Mais ou menos na mesma época, médicos na Coréia do Sul foram chamados para tratar dois pacientes hospitalares, um menino de 1 ano com distúrbio de células sanguíneas e um homem de 74 anos com câncer de garganta, ambos com infecções na corrente sanguínea causadas pelo fungo recém-descoberto.
Nos dois casos, o organismo era parcialmente resistente à classe dos azóis e também à anfotericina. Ambos morreram.
Temos um problema!
O mesmo organismo infectando pacientes não relacionados, em diferentes sistemas do corpo, simultaneamente em dois países, fez os epidemiologistas se perguntarem o que estava acontecendo.
Em poucos anos, infecções por C. auris foram reconhecidas na Índia, África do Sul, Quênia, Brasil, Israel, Kuwait e Espanha. Assim como nos casos coreano e japonês, não havia conexão entre os pacientes dos diferentes países.
De fato, as linhagens dos fungos eram geneticamente diferentes, sugerindo que C. auris não havia começado em um lugar e depois se espalhado por transmissão, mas surgido simultaneamente em todos os lugares, por motivos que ninguém sabe.

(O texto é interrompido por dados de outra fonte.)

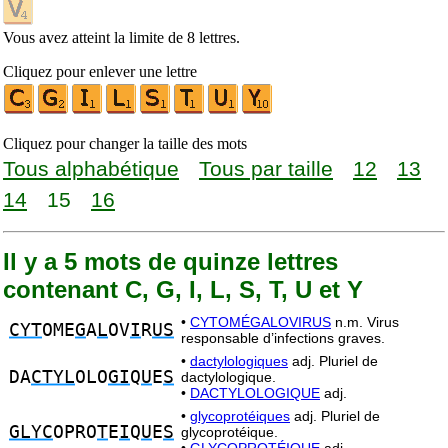
Vous avez atteint la limite de 8 lettres.
Cliquez pour enlever une lettre
Cliquez pour changer la taille des mots
Tous alphabétique
Tous par taille
12
13
14
15
16
Il y a 5 mots de quinze lettres
contenant C, G, I, L, S, T, U et Y
•
CYTOMÉGALOVIRUS
n.m. Virus
CYT
OME
G
A
L
OV
I
R
US
responsable d’infections graves.
•
dactylologiques
adj. Pluriel de
DA
CTYL
OLO
GI
Q
U
E
S
dactylologique.
•
DACTYLOLOGIQUE
adj.
•
glycoprotéiques
adj. Pluriel de
GLYC
OPRO
T
E
I
Q
U
E
S
glycoprotéique.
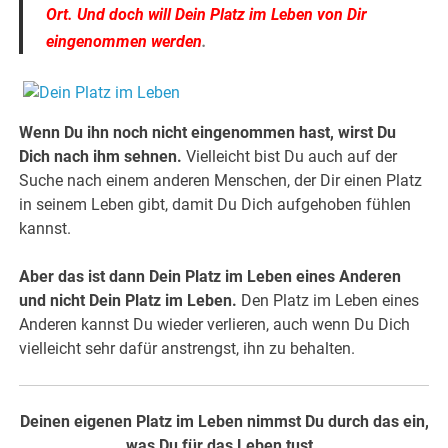
Ort. Und doch will Dein Platz im Leben von Dir
eingenommen werden
.
Wenn Du ihn noch nicht eingenommen hast, wirst Du
Dich nach ihm sehnen.
Vielleicht bist Du auch auf der
Suche nach einem anderen Menschen, der Dir einen Platz
in seinem Leben gibt, damit Du Dich aufgehoben fühlen
kannst.
Aber das ist dann Dein Platz im Leben eines Anderen
und nicht Dein Platz im Leben.
Den Platz im Leben eines
Anderen kannst Du wieder verlieren, auch wenn Du Dich
vielleicht sehr dafür anstrengst, ihn zu behalten.
Deinen eigenen Platz im Leben nimmst Du durch das ein,
was Du für das Leben tust.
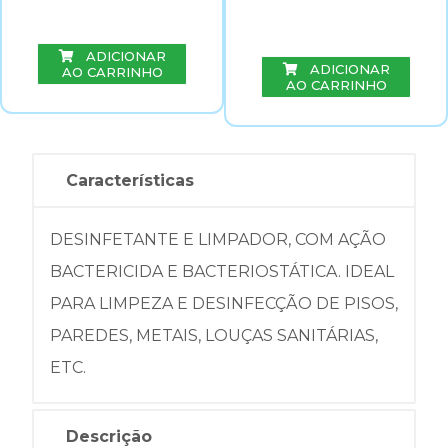
ADICIONAR
ADICIONAR
AO CARRINHO
AO CARRINHO
Características
DESINFETANTE E LIMPADOR, COM AÇÃO
BACTERICIDA E BACTERIOSTÁTICA. IDEAL
PARA LIMPEZA E DESINFECÇÃO DE PISOS,
PAREDES, METAIS, LOUÇAS SANITÁRIAS,
ETC.
Descrição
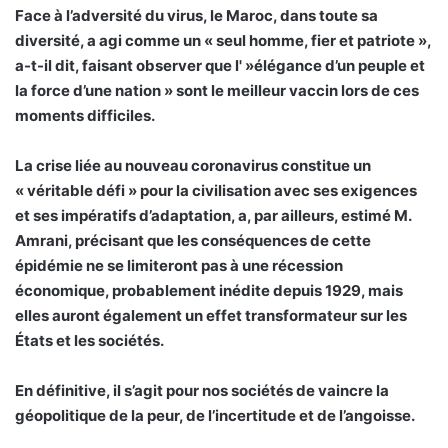
Face à l’adversité du virus, le Maroc, dans toute sa
diversité, a agi comme un « seul homme, fier et patriote »,
a-t-il dit, faisant observer que l' »élégance d’un peuple et
la force d’une nation » sont le meilleur vaccin lors de ces
moments difficiles.
La crise liée au nouveau coronavirus constitue un
« véritable défi » pour la civilisation avec ses exigences
et ses impératifs d’adaptation, a, par ailleurs, estimé M.
Amrani, précisant que les conséquences de cette
épidémie ne se limiteront pas à une récession
économique, probablement inédite depuis 1929, mais
elles auront également un effet transformateur sur les
États et les sociétés.
En définitive, il s’agit pour nos sociétés de vaincre la
géopolitique de la peur, de l’incertitude et de l’angoisse.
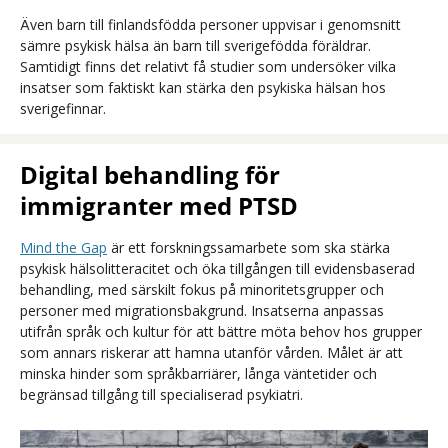
Även barn till finlandsfödda personer uppvisar i genomsnitt
sämre psykisk hälsa än barn till sverigefödda föräldrar.
Samtidigt finns det relativt få studier som undersöker vilka
insatser som faktiskt kan stärka den psykiska hälsan hos
sverigefinnar.
Digital behandling för
immigranter med PTSD
Mind the Gap
är ett forskningssamarbete som ska stärka
psykisk hälsolitteracitet och öka tillgången till evidensbaserad
behandling, med särskilt fokus på minoritetsgrupper och
personer med migrationsbakgrund. Insatserna anpassas
utifrån språk och kultur för att bättre möta behov hos grupper
som annars riskerar att hamna utanför vården. Målet är att
minska hinder som språkbarriärer, långa väntetider och
begränsad tillgång till specialiserad psykiatri.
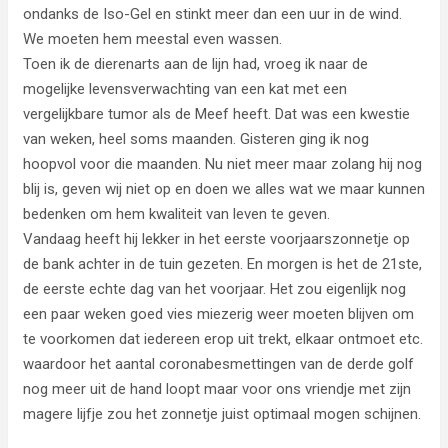
ondanks de Iso-Gel en stinkt meer dan een uur in de wind.
We moeten hem meestal even wassen.
Toen ik de dierenarts aan de lijn had, vroeg ik naar de
mogelijke levensverwachting van een kat met een
vergelijkbare tumor als de Meef heeft. Dat was een kwestie
van weken, heel soms maanden. Gisteren ging ik nog
hoopvol voor die maanden. Nu niet meer maar zolang hij nog
blij is, geven wij niet op en doen we alles wat we maar kunnen
bedenken om hem kwaliteit van leven te geven.
Vandaag heeft hij lekker in het eerste voorjaarszonnetje op
de bank achter in de tuin gezeten. En morgen is het de 21ste,
de eerste echte dag van het voorjaar. Het zou eigenlijk nog
een paar weken goed vies miezerig weer moeten blijven om
te voorkomen dat iedereen erop uit trekt, elkaar ontmoet etc.
waardoor het aantal coronabesmettingen van de derde golf
nog meer uit de hand loopt maar voor ons vriendje met zijn
magere lijfje zou het zonnetje juist optimaal mogen schijnen.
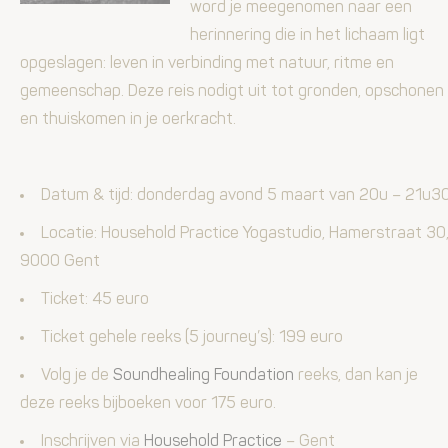
word je meegenomen naar een
herinnering die in het lichaam ligt
opgeslagen: leven in verbinding met natuur, ritme en
gemeenschap. Deze reis nodigt uit tot gronden, opschonen
en thuiskomen in je oerkracht.
Datum & tijd: donderdag­ avond 5 maart
van 20u – 21u3
Locatie: Household Practice Yogastudio, Hamerstraat 30
9000 Gent
Ticket: 45 euro
Ticket gehele reeks (5 journey’s): 199 euro
Volg je de
Soundhealing Foundation
reeks, dan kan je
deze reeks bijboeken voor 175 euro.
Inschrijven via
Household Practice
– Gent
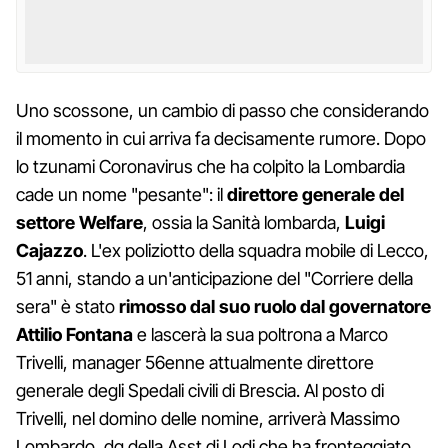
Uno scossone, un cambio di passo che considerando
il momento in cui arriva fa decisamente rumore. Dopo
lo tzunami Coronavirus che ha colpito la Lombardia
cade un nome "pesante": il
direttore generale del
settore Welfare
, ossia la Sanità lombarda,
Luigi
Cajazzo
. L'ex poliziotto della squadra mobile di Lecco,
51 anni, stando a un'anticipazione del "Corriere della
sera" è stato
rimosso dal suo ruolo dal governatore
Attilio Fontana
e lascerà la sua poltrona a Marco
Trivelli, manager 56enne attualmente direttore
generale degli Spedali civili di Brescia. Al posto di
Trivelli, nel domino delle nomine, arriverà Massimo
Lombardo, dg della Asst di Lodi che ha fronteggiato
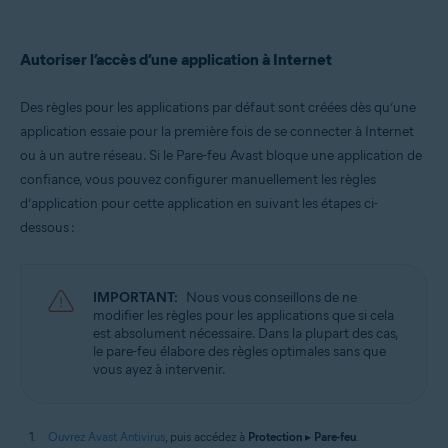
Autoriser l’accès d’une application à Internet
Des règles pour les applications par défaut sont créées dès qu’une
application essaie pour la première fois de se connecter à Internet
ou à un autre réseau. Si le Pare-feu Avast bloque une application de
confiance, vous pouvez configurer manuellement les règles
d’application pour cette application en suivant les étapes ci-
dessous :
IMPORTANT:
Nous vous conseillons de ne
modifier les règles pour les applications que si cela
est absolument nécessaire. Dans la plupart des cas,
le pare-feu élabore des règles optimales sans que
vous ayez à intervenir.
Ouvrez Avast Antivirus
, puis accédez à
Protection
▸
Pare-feu
.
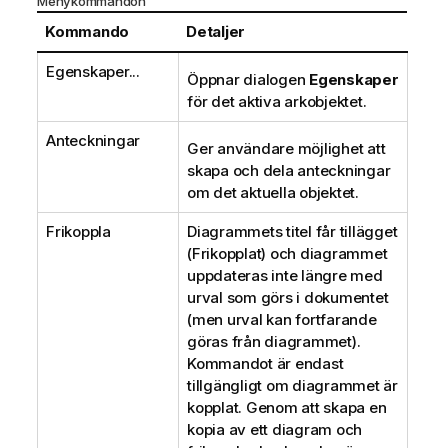
Menykommandon
Kommando
Detaljer
Egenskaper...
Öppnar dialogen
Egenskaper
för det aktiva arkobjektet.
Anteckningar
Ger användare möjlighet att
skapa och dela anteckningar
om det aktuella objektet.
Frikoppla
Diagrammets titel får tillägget
(Frikopplat) och diagrammet
uppdateras inte längre med
urval som görs i dokumentet
(men urval kan fortfarande
göras från diagrammet).
Kommandot är endast
tillgängligt om diagrammet är
kopplat. Genom att skapa en
kopia av ett diagram och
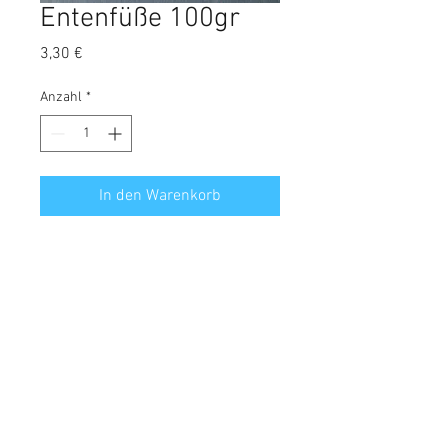
Entenfüße 100gr
Preis
3,30 €
Anzahl
*
In den Warenkorb
Schmackhafte knackige Entenfüße
für ihren Vierbeiner!
Analytische Bestandteile:
Rohprotein: 53,4%
Fett: 25,3%
Rohfaser: 2%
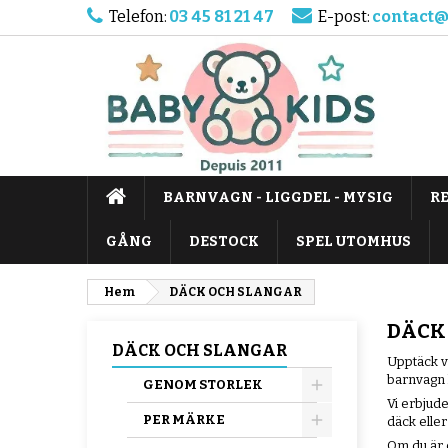
Telefon:
03 45 81 21 47
E-post:
contact@
BARNVAGN - LIGGDEL - MYSIG
R
GÅNG
DESTOCK
SPEL UTOMHUS
Hem
DÄCK OCH SLANGAR
DÄCK
DÄCK OCH SLANGAR
Upptäck v
barnvagn h
GENOM STORLEK
Vi erbjude
PER MÄRKE
däck eller
Om du är o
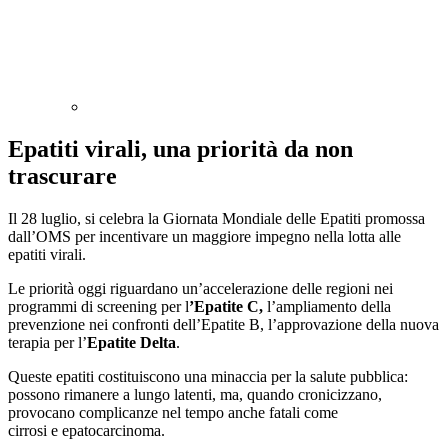
Epatiti virali, una priorità da non
trascurare
Il 28 luglio, si celebra la Giornata Mondiale delle Epatiti promossa
dall’OMS per incentivare un maggiore impegno nella lotta alle
epatiti virali.
Le priorità oggi riguardano un’accelerazione delle regioni nei
programmi di screening per l
’Epatite C,
l’ampliamento della
prevenzione nei confronti dell’Epatite B, l’approvazione della nuova
terapia per l’
Epatite Delta
.
Queste epatiti costituiscono una minaccia per la salute pubblica:
possono rimanere a lungo latenti, ma, quando cronicizzano,
provocano complicanze nel tempo anche fatali come
cirrosi e epatocarcinoma.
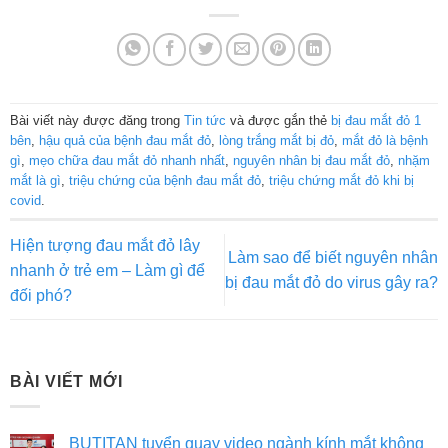
Bài viết này được đăng trong
Tin tức
và được gắn thẻ
bị đau mắt đỏ 1
bên
,
hậu quả của bệnh đau mắt đỏ
,
lòng trắng mắt bị đỏ
,
mắt đỏ là bệnh
gì
,
mẹo chữa đau mắt đỏ nhanh nhất
,
nguyên nhân bị đau mắt đỏ
,
nhặm
mắt là gì
,
triệu chứng của bệnh đau mắt đỏ
,
triệu chứng mắt đỏ khi bị
covid
.
Hiện tượng đau mắt đỏ lây
Làm sao để biết nguyên nhân
nhanh ở trẻ em – Làm gì để
bị đau mắt đỏ do virus gây ra?
đối phó?
BÀI VIẾT MỚI
BUTITAN tuyển quay video ngành kính mắt không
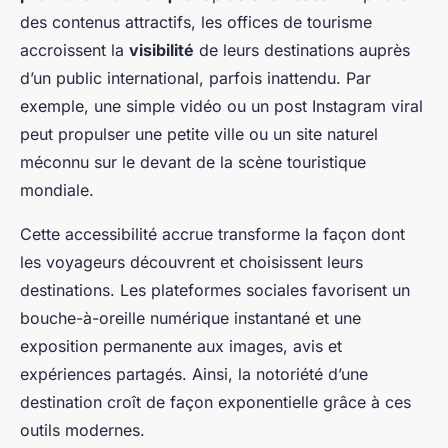
des contenus attractifs, les offices de tourisme
accroissent la
visibilité
de leurs destinations auprès
d’un public international, parfois inattendu. Par
exemple, une simple vidéo ou un post Instagram viral
peut propulser une petite ville ou un site naturel
méconnu sur le devant de la scène touristique
mondiale.
Cette accessibilité accrue transforme la façon dont
les voyageurs découvrent et choisissent leurs
destinations. Les plateformes sociales favorisent un
bouche-à-oreille numérique instantané et une
exposition permanente aux images, avis et
expériences partagés. Ainsi, la notoriété d’une
destination croît de façon exponentielle grâce à ces
outils modernes.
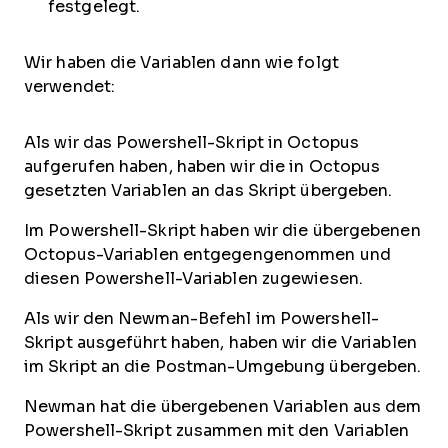
festgelegt.
Wir haben die Variablen dann wie folgt
verwendet:
Als wir das Powershell-Skript in Octopus
aufgerufen haben, haben wir die in Octopus
gesetzten Variablen an das Skript übergeben.
Im Powershell-Skript haben wir die übergebenen
Octopus-Variablen entgegengenommen und
diesen Powershell-Variablen zugewiesen.
Als wir den Newman-Befehl im Powershell-
Skript ausgeführt haben, haben wir die Variablen
im Skript an die Postman-Umgebung übergeben.
Newman hat die übergebenen Variablen aus dem
Powershell-Skript zusammen mit den Variablen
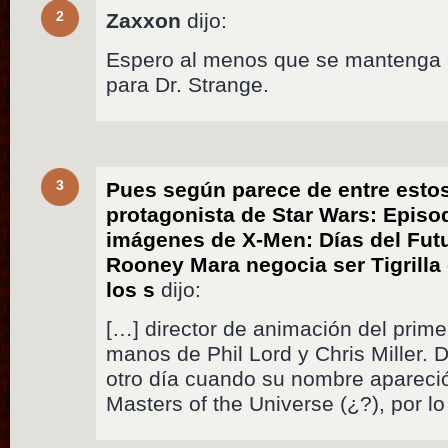
2
Zaxxon
dijo:
Espero al menos que se mantenga 
para Dr. Strange.
3
Pues según parece de entre estos
protagonista de Star Wars: Episod
imágenes de X-Men: Días del Futu
Rooney Mara negocia ser Tigrilla
los s
dijo:
[…] director de animación del prime
manos de Phil Lord y Chris Miller.
otro día cuando su nombre apareci
Masters of the Universe (¿?), por lo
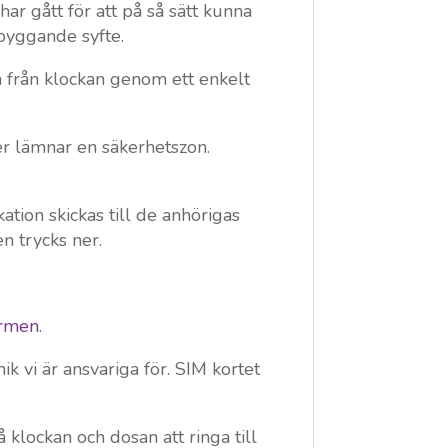
r gått för att på så sätt kunna
ebyggande syfte.
ch från klockan genom ett enkelt
ler lämnar en säkerhetszon.
ion skickas till de anhörigas
n trycks ner.
ormen
.
ik vi är ansvariga för. SIM kortet
klockan och dosan att ringa till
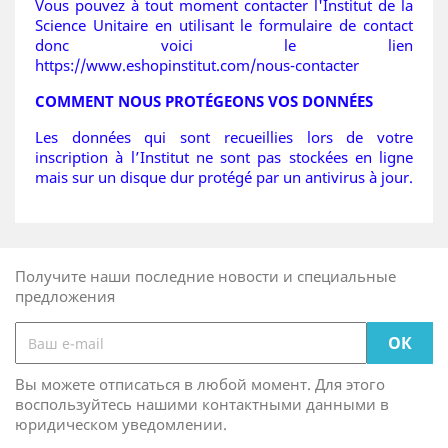
Vous pouvez à tout moment contacter l'Institut de la
Science Unitaire en utilisant le formulaire de contact
donc voici le lien
https://www.eshopinstitut.com/nous-contacter
COMMENT NOUS PROTÉGEONS VOS DONNÉES
Les données qui sont recueillies lors de votre
inscription à l’Institut ne sont pas stockées en ligne
mais sur un disque dur protégé par un antivirus à jour.
Получите наши последние новости и специальные
предложения
Вы можете отписаться в любой момент. Для этого
воспользуйтесь нашими контактными данными в
юридическом уведомлении.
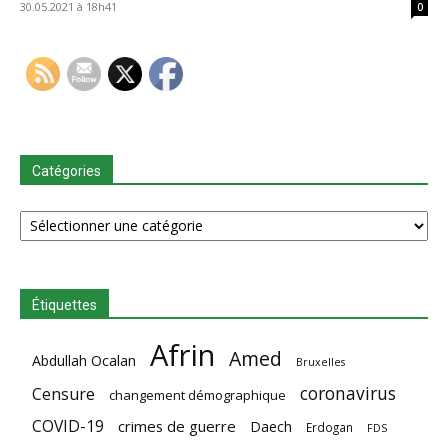
30.05.2021 à 18h41
0
Catégories
Catégories
Étiquettes
Afrin
Amed
Abdullah Ocalan
Bruxelles
coronavirus
Censure
changement démographique
COVID-19
crimes de guerre
Daech
Erdogan
FDS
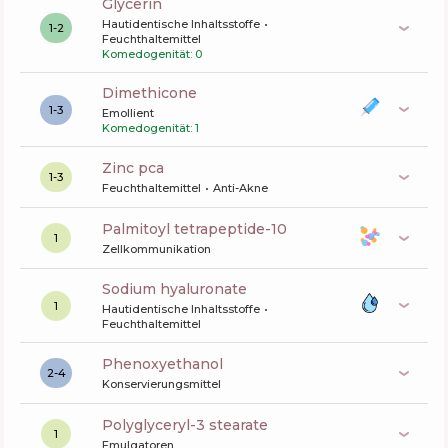
glycerin
Hautidentische Inhaltsstoffe
1-2
Feuchthaltemittel
Komedogenität: 0
dimethicone
1-3
Emollient
Komedogenität: 1
zinc pca
1-3
Feuchthaltemittel
Anti-Akne
palmitoyl tetrapeptide-10
1
Zellkommunikation
sodium hyaluronate
1
Hautidentische Inhaltsstoffe
Feuchthaltemittel
phenoxyethanol
2-4
Konservierungsmittel
polyglyceryl-3 stearate
1
Emulgatoren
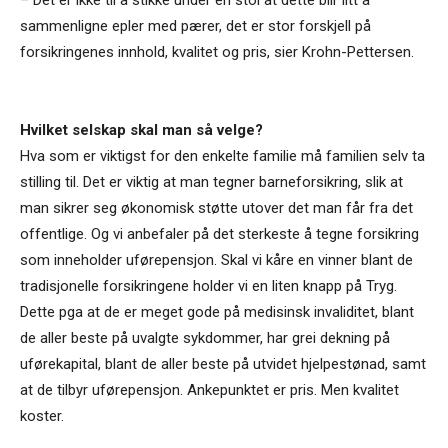
sammenligne epler med pærer, det er stor forskjell på
forsikringenes innhold, kvalitet og pris, sier Krohn-Pettersen.
Hvilket selskap skal man så velge?
Hva som er viktigst for den enkelte familie må familien selv ta
stilling til. Det er viktig at man tegner barneforsikring, slik at
man sikrer seg økonomisk støtte utover det man får fra det
offentlige. Og vi anbefaler på det sterkeste å tegne forsikring
som inneholder uførepensjon. Skal vi kåre en vinner blant de
tradisjonelle forsikringene holder vi en liten knapp på Tryg.
Dette pga at de er meget gode på medisinsk invaliditet, blant
de aller beste på uvalgte sykdommer, har grei dekning på
uførekapital, blant de aller beste på utvidet hjelpestønad, samt
at de tilbyr uførepensjon. Ankepunktet er pris. Men kvalitet
koster.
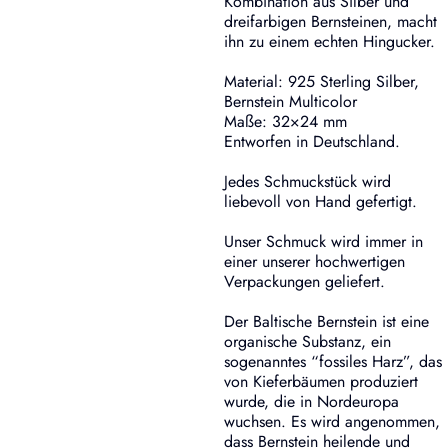
Kombination aus Silber und
dreifarbigen Bernsteinen, macht
ihn zu einem echten Hingucker.
Material: 925 Sterling Silber,
Bernstein Multicolor
Maße: 32×24 mm
Entworfen in Deutschland.
Jedes Schmuckstück wird
liebevoll von Hand gefertigt.
Unser Schmuck wird immer in
einer unserer hochwertigen
Verpackungen geliefert.
Der Baltische Bernstein ist eine
organische Substanz, ein
sogenanntes “fossiles Harz”, das
von Kieferbäumen produziert
wurde, die in Nordeuropa
wuchsen. Es wird angenommen,
dass Bernstein heilende und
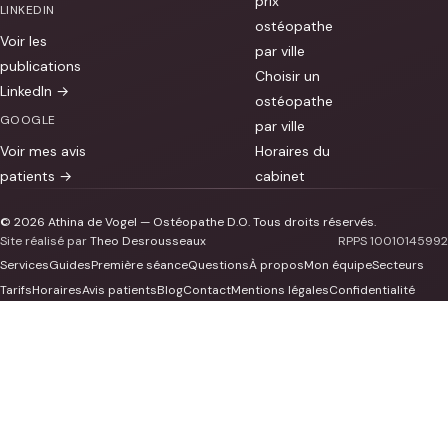
prix
LINKEDIN
ostéopathe
Voir les
par ville
publications
Choisir un
LinkedIn →
ostéopathe
GOOGLE
par ville
Voir mes avis
Horaires du
patients →
cabinet
© 2026 Athina de Vogel — Ostéopathe D.O. Tous droits réservés.
Site réalisé par
Theo Desrousseaux
RPPS 10010145992
Services
Guides
Première séance
Questions
À propos
Mon équipe
Secteurs
Tarifs
Horaires
Avis patients
Blog
Contact
Mentions légales
Confidentialité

As cepas diferentes têm todas o mesmo impacto nos pacientes, contudo são mortais. Dependendo do país e da localização da doença em seus corpos, até 60% dos infectados morrem.
A situação se mostrou alarmante o suficiente para que as autoridades de saúde pública da Inglaterra e da União Europeia lançassem boletins urgentes, e o CDC tomasse a iniciativa incomum de publicar uma advertência antes que o fungo sequer chegasse aos EUA. Agora, 340 casos americanos já foram registrados.
O C. auris é altamente resistente a drogas. No ano passado, o CDC divulgou uma análise de casos relatados nos 27 países onde o fungo surgiu. Mais de 90% deles eram resistentes aos azóis; 30% eram resistentes à anfotericina; e até 20% eram resistentes às equinocandinas.
Um dos maiores desafios da doença são os surtos hospitalares de longa duração. Um hospital de Londres, o Royal Brompton, precisou colocar seus pacientes em isolamento, tomar diversas precauções de contato, como luvas e aventais, banhar os infectados duas vezes ao dia com desinfetante e lavar seus quartos três vezes ao dia com alvejante diluído. Mesmo assim, o fungo causou um surto que afetou 50 pessoas e durou mais de um ano.
Não há muitos lados bons na batalha iminente contra C. auris. Um pode ser o seguinte: a maioria dos pacientes, até agora, incluindo todos os que morreram, foram pessoas que já estavam hospitalizadas por outras condições, como diabetes, doenças cardiovasculares e cânceres.
Os afetados eram indivíduos que já estavam dependendo de equipamento médico e recebendo várias drogas, ou seja, com sistemas imunológicos enfraquecidos. Isso significa que há uma população limitada que pode estar em risco.
Mesmo que identifiquemos grupos-alvo, no entanto, a prevenção e o diagnóstico também apresentarão desafios. Um estudo mostrou que 80% dos infectados foram erroneamente diagnosticados no início.
Recentemente, o CDC publicou uma longa orientação para os laboratórios, explicando detalhadamente os erros que sete métodos separados de testes cometem ao identificar o C. auris.
Para os próximos passos, é fundamental que a medicina crie melhores testes e práticas de rotina, e que o desenvolvimento de novas drogas antifúngicas seja acelerado.